Era una noche tranquila. La lluvia suave golpeaba el tejado y la casa olía a comida recién hecha y vino tinto. Kande y Jung Ho, aún jóvenes y recién casados, compartían una cena sencilla. Ella no solía beber, pero esa vez se permitió una copa, riendo con las mejillas encendidas. Jung Ho, más reservado, ya iba por su segundo vaso, relajado, con el ceño más suave de lo habitual.
Entre risas y silencios cómodos, Kande lo miró y, con voz dulce, soltó:
—Quiero tener tres hijos.
Jung Ho parpadeó, algo sorprendido, pero no molesto. Su copa quedó a medio camino de su boca.
—¿Tres?
—Sí —respondió ella, soñadora—. Uno que corra por la casa, una niña que sea como una flor, y un pequeñito que te siga como sombra.

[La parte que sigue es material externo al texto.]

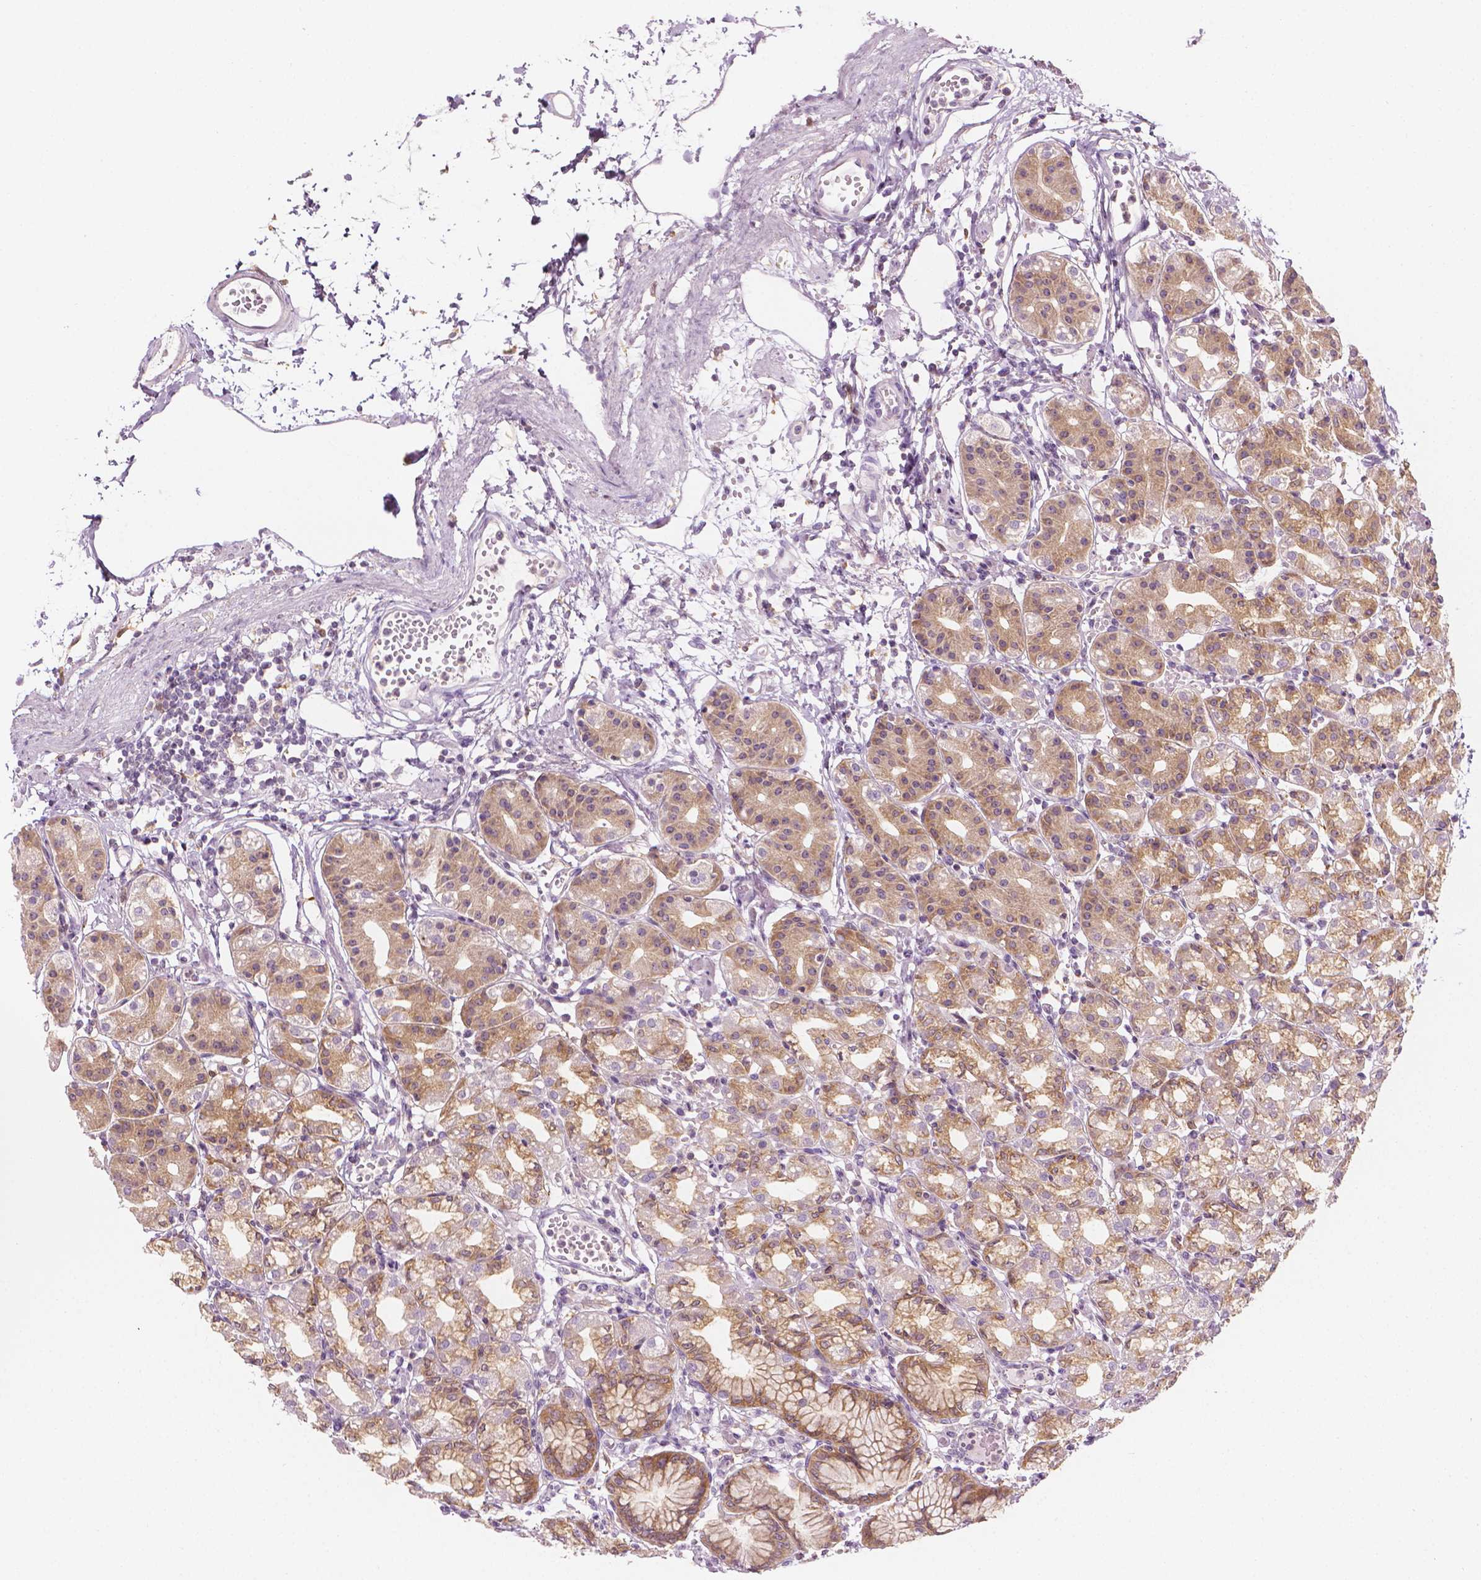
{"staining": {"intensity": "moderate", "quantity": "25%-75%", "location": "cytoplasmic/membranous"}, "tissue": "stomach", "cell_type": "Glandular cells", "image_type": "normal", "snomed": [{"axis": "morphology", "description": "Normal tissue, NOS"}, {"axis": "topography", "description": "Skeletal muscle"}, {"axis": "topography", "description": "Stomach"}], "caption": "A brown stain shows moderate cytoplasmic/membranous staining of a protein in glandular cells of unremarkable stomach.", "gene": "SHMT1", "patient": {"sex": "female", "age": 57}}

Él la miró unos segundos en silencio. Luego, sin cambiar el tono serio pero con una chispa en los ojos, dijo:
—Entonces tendremos que apurarnos. No tenemos tanto tiempo.
Kande soltó una risa cálida, sorprendida por su respuesta. Se acercó a él y lo abrazó sin más. Él rodeó sus hombros con el brazo, en ese gesto torpe pero lleno de intención. En esa noche sin promesas formales, bajo la tibia luz del comedor y el leve mareo del vino, compartieron un deseo que no necesitó más palabras.
Era una escena sencilla, pero bastaba: dos personas tan distintas encontrando un punto en común, como plantar una semilla que más tarde daría fruto. Una vida con amor, y quizá... tres mandarinas.